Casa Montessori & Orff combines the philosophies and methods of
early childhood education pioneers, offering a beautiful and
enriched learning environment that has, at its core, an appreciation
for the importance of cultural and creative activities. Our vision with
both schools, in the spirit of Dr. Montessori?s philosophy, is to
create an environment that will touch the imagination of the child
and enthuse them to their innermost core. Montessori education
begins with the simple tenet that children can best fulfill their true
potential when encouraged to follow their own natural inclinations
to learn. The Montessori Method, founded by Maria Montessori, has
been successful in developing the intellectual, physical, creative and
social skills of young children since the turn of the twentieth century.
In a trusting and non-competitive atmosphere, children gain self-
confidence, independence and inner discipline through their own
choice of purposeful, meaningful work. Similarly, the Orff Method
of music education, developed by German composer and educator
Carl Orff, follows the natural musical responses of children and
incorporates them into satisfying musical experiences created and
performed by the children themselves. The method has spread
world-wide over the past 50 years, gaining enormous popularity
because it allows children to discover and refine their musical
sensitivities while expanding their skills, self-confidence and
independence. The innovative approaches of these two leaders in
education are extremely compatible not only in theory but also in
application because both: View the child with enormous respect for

= = = = = = =

What to produce =>
Among the lines of the listing above, count those that contain "children" and give only the count.

Answer to this task =>
6